*** Supplied records Section Begins ***

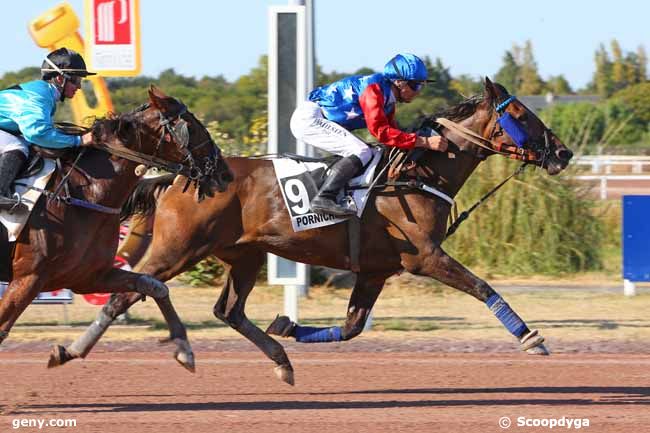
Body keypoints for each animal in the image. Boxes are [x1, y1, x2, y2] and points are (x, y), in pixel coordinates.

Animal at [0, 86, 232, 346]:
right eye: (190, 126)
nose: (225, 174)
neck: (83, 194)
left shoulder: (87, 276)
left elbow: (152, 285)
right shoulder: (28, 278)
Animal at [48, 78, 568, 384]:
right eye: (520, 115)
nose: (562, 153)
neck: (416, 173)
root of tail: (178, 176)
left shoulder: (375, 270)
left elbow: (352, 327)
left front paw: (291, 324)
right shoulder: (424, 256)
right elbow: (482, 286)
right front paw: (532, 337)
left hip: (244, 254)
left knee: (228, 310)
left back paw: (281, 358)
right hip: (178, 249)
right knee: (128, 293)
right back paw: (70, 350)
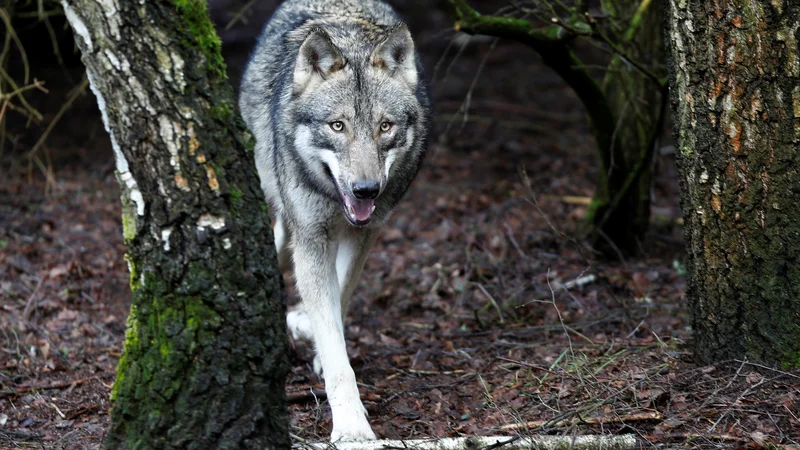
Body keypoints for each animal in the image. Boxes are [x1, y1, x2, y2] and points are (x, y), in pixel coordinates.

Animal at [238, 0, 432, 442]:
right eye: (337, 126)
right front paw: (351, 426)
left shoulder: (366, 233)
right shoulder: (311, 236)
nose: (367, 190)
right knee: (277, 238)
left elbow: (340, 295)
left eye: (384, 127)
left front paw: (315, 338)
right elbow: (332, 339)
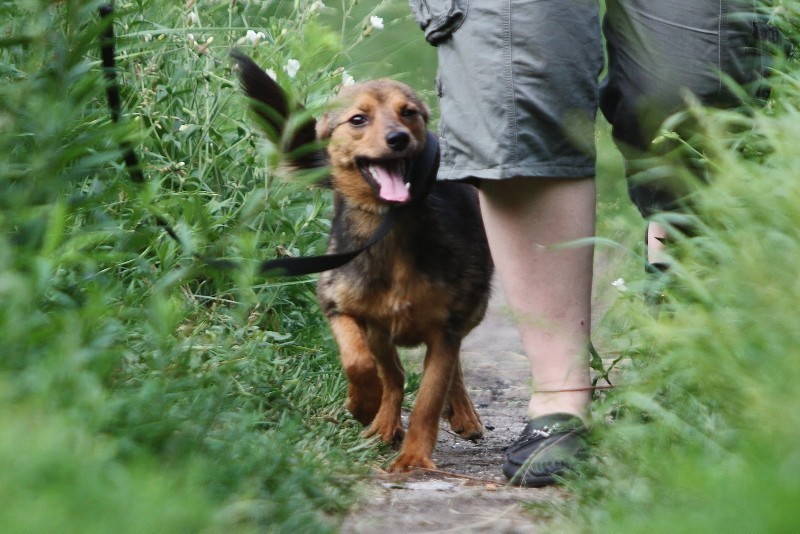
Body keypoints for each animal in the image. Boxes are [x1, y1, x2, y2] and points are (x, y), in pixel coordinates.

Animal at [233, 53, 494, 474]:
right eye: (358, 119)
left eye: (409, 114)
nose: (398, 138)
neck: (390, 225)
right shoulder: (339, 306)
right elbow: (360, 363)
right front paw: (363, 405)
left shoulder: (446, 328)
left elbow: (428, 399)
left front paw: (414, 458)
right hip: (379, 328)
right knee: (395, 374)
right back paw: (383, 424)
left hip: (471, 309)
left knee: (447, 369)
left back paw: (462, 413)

*** Supplied records Section Ends ***

## Task instructions
The lines in the entries above that carry the word "front" must be copied.

## Answer area
left front paw: (291, 324)
right front paw: (532, 337)
right front paw: (351, 426)
left front paw: (315, 338)
right front paw: (363, 405)
left front paw: (414, 458)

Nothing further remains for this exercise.